虽如此说, 其实众人心中都清楚,此道士定是知晓一众贵人身份,也知晓这些贵人品性的。

这究竟何方神圣, 对皇室都敢放肆?

孟秋辞怎知跟许如意出去买几件衣裳的功夫就能遇到如此狡诈, 一时之间心下颇为愧疚。

花灼嘴里嚼着的葡萄干都差点没掉出来,她眨了下眼, 还没太反应过来, “......当日被那坡脚道士占算过的, 有一个是一个, 都病了?”

“嗯。”江之洁心情复杂。

“顺安王妃生辰宴......是什么时候办的?”

“在大概十几日之前。”

“如今太学博士家的李娘子如何了?”

“病的......比金娇严重,起不来床了。”

花灼后知后觉头有点晕。

孟秋辞攥紧了手,“世子殿下,那道士可是右脚微坡, 黑发里掺着不少银丝,生一双倒吊三角眼,嘴角往下撇的一副凶相, 看上去年岁三四十左右?”

见江之洁点头, 孟秋辞当即坐不住了。

“不行,师兄, 咱们现在便去下午遇到那道士的街上找找, 非得把他抓回来不可!”

孟秋辞拽着许如意一同匆匆披了外裳出去,连带还有自告奋勇的江之洁,花灼便是本性再豁达, 也难挡当下郁闷,往桌内一缩, 视线瞥向旁侧正看话本的梁善渊。

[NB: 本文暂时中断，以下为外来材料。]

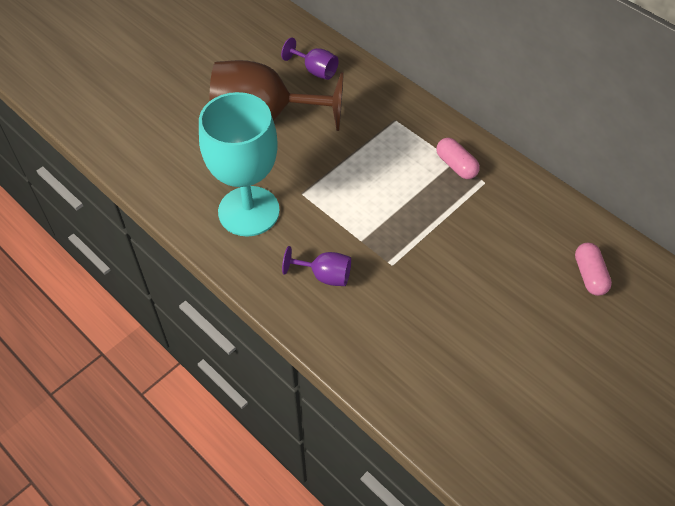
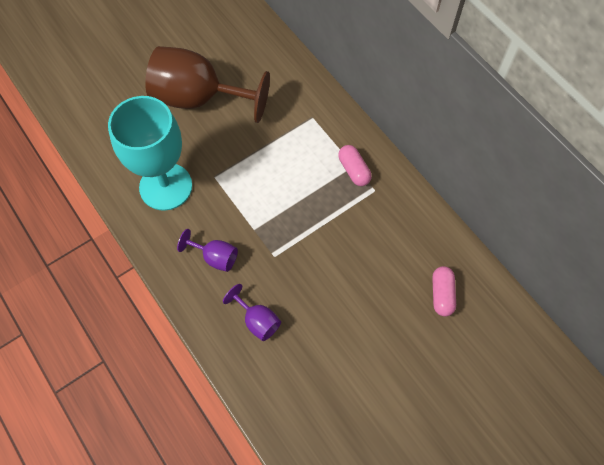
camera: 10 degrees right, 10 degrees up
(315, 70) = (254, 58): purple goblet -> purple goblet (257, 321)

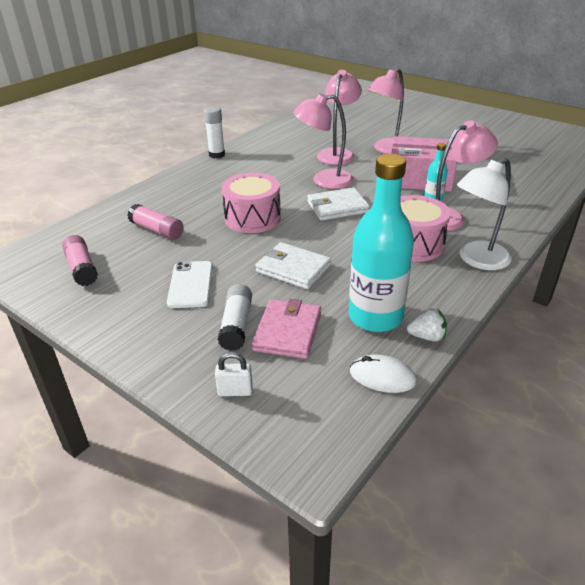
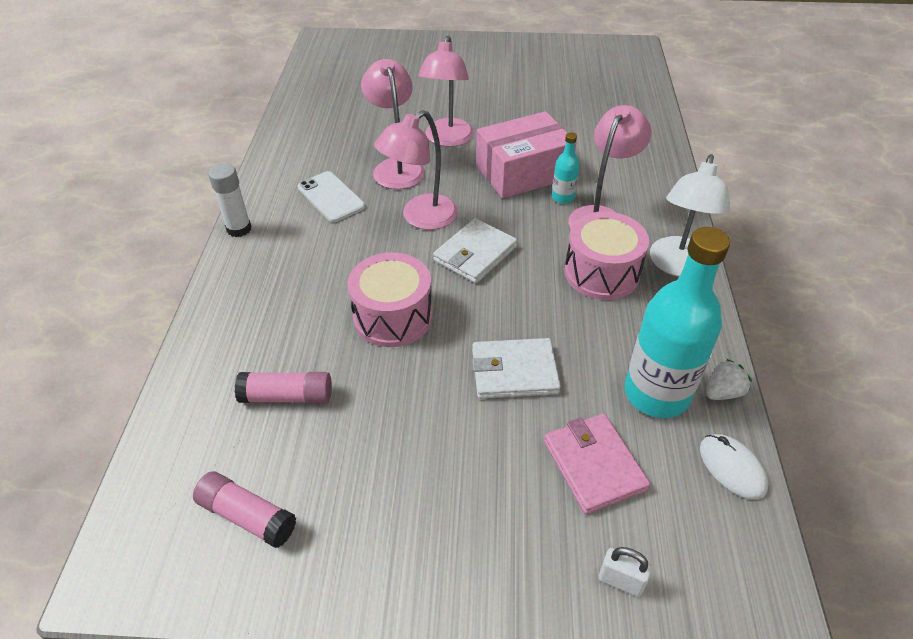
camera: 35 degrees left, 10 degrees up
(191, 284) = (421, 460): white phone -> white phone (331, 197)
(235, 391) = (621, 581): white padlock -> white padlock turned 60 degrees clockwise
(236, 325) = (533, 489): white glue stick -> none
(382, 377) = (732, 468): white mouse -> white mouse turned 75 degrees clockwise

这鬼一双手颇为好看,细长骨感, 若玉石一般,掌一页书纸不紧不慢的翻页而过,若不是花灼知道这话本里写的男女之情颇为黏糊俗套,望一眼此鬼如今清正玉观音的模样,都要误以为她是在看什么庄子论语。

烛光微荡,渡着光影落上梁善渊一双长睫,她眼眸微眨,却是横来目光,一双浓黑的眸子望向花灼,眼尾带几分上挑的钩子。

不笑,也自带三分笑意。

这双眼可真是太会骗人,生的亦正亦邪。

“害怕?”

花灼移开视线,“还行。”

其实是有几分怕的。

自梁府鬼话原身葬身火海,往后便再没有原身的剧情了,可以说,花灼的性命毫无保障,如今又遇到这事情,心里没几分怕,才不可能。

她说这话时,垂下的眼睫都有几分发颤。

梁善渊注视稍倾,探出手去,轻碰了下她眼睫,花灼忽觉她靠近,吓得一怔,下意识后倾了下身子,却望见梁善渊一双含带笑意的眼睛。

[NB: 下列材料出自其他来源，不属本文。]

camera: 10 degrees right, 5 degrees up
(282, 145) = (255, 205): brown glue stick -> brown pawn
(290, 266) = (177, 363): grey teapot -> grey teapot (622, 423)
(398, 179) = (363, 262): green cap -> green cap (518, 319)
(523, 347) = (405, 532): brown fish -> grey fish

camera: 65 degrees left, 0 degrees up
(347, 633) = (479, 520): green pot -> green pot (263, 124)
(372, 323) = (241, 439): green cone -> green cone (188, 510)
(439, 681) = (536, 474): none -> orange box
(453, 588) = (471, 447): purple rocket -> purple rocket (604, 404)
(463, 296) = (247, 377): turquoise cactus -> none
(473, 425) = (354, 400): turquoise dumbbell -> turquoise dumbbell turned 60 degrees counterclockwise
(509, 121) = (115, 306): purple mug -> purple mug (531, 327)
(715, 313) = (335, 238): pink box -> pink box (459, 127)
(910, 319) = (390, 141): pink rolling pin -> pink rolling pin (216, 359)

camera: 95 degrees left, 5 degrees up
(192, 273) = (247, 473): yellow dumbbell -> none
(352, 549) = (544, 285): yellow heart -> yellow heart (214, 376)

“有我在,不必怕,”女子敛着雪色宽袖道,“灼儿是我唯一一位友人,我会帮你的。”

这黑心莲说话,总是半真半假,但她既说出这句会帮自己,就大概率不会失言了。

花灼抿唇,擡头道,“阿善,你若不介意,今夜要不跟我一起睡吧?”

谁知那坡脚道士是如何算完一人便要一人慢慢病重的?

若是跟花灼曾看过的吸血鬼电影一般,大半夜的偷偷爬人屋里,吸人的血那可怎么办?

今夜孟秋辞许如意江之洁三人本就都出去了,听澜也被送出去了,能要花灼放心的,也就梁善渊一个了。

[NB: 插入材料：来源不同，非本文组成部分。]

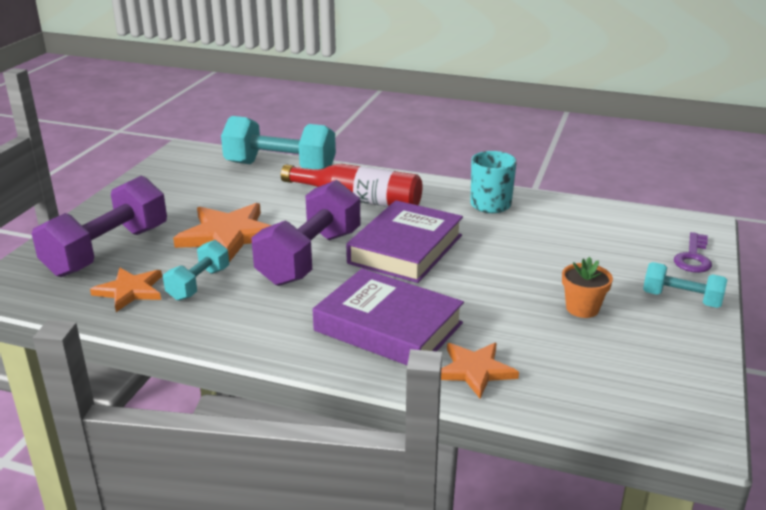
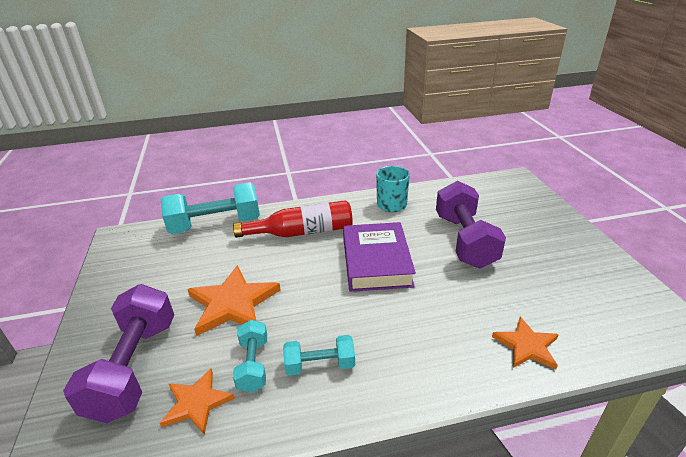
camera: 30 degrees left, 5 degrees up
(309, 257) = (317, 298): purple dumbbell -> purple dumbbell (464, 240)
(388, 327) = (435, 336): purple book -> none
(582, 308) = (527, 263): orange flower pot -> none
(681, 299) = (565, 233): turquoise dumbbell -> turquoise dumbbell (320, 365)
(693, 257) = (537, 201): purple key -> none

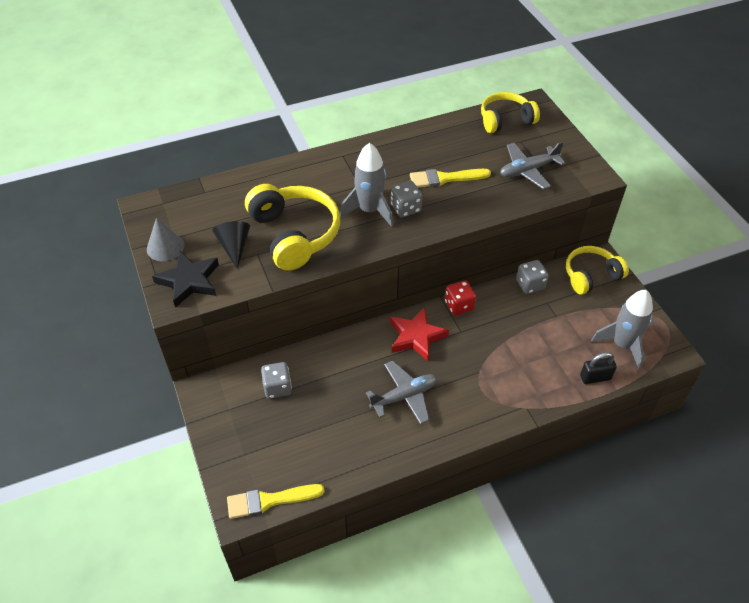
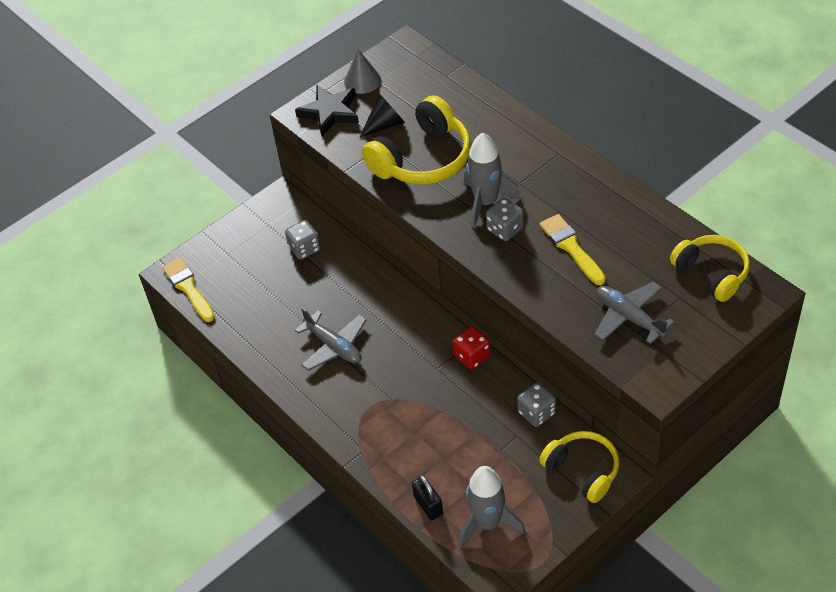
camera: 75 degrees right, 0 degrees up
(416, 337) = (412, 332): red star -> none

梁善渊合上手中书页,却是思忖片晌,“同我一起睡,你放心?”

此鬼最近颇为老实,这话问的倒是十分有人性,花灼拍她肩膀,“放心啊,你别太记在心里,之前你做的事情虽然孟浪了些,但我如今也决定了要与你做手帕交了,”实在是甩也甩不掉,与其多个仇人,不如多个友人,再者,她也并不觉得梁善渊当初待她的孟浪就一定是真心的,如今梁善渊也颇为老实,那不若互利互惠,对她俩都好,

“今夜咱俩就一同睡吧,正巧我热的厉害,挨着你也能睡得更踏实些。”

话说到这份上,梁善渊才似有几分松动,勉强应了声,“好。”

*

今夜夜间风大,不住吹打窗棂,花灼沐浴过后,身上越发热的厉害,边拿着块软帕擦着脖颈间湿濡,边自浴房走出来。

屋内燃着她习惯燃的橙桔熏香。

梁善渊一身素衣,站在青山香炉前,似已站了有一会儿了。

她卸掉了平日里习惯戴的素簪,墨发披散在身后,手掌正覆在香炉上头浮动的青烟之上,白玉镯在腕间垂了下来。

这一幕当真似画。

花灼擦脖颈的手一顿,“梁善渊?”

对面的人似是才回神。

梁善渊擡眸望来,“灼儿,你洗好了。”

“嗯。”

她明显也是才沐浴过,屋内只点一盏烛台,这是花灼的习惯,梁善渊坐上床榻,“灼儿习惯睡里还是睡外?”

“我......”花灼也不太确定自己睡姿如何,“随你吧。”

“那善渊便睡外了。”

她话音颇为友好,搬着她自己的床褥合衣睡到外侧,花灼站在床榻边片刻,不知梁善渊习惯,还是吹灭了屋内留着的那盏烛台,屋内霎时漆黑一片,花灼掀开床幔,双手摸着角落,爬上床去。

却是双手一不小心,压上床褥下盖着的硬物,花灼心莫名一顿,下意识想道歉,却又死死憋住了。

对梁善渊,唯独不可道歉,不然会扣大量阴德的。

明明是自己提议要这鬼来相陪,反倒惹了一身一心的麻烦,花灼本就热,当下更满头是汗,只觉床幔内满是梁善渊身上那股泛着冰凉的香味,那香味很怪,似檀香,却混着药香,闻起来颇冷,花灼没再动,“你就不会挪挪你自己,非要我说?你是个木头啊?”

“抱歉。”

此话一落,梁善渊曲起腿来。

花灼爬回了床内,见她腿还曲着,颇为小心的样子,心下难免愧疚,又没好气道,“行了,我都爬上来了,你顺着你自己舒服的方式躺着就行。”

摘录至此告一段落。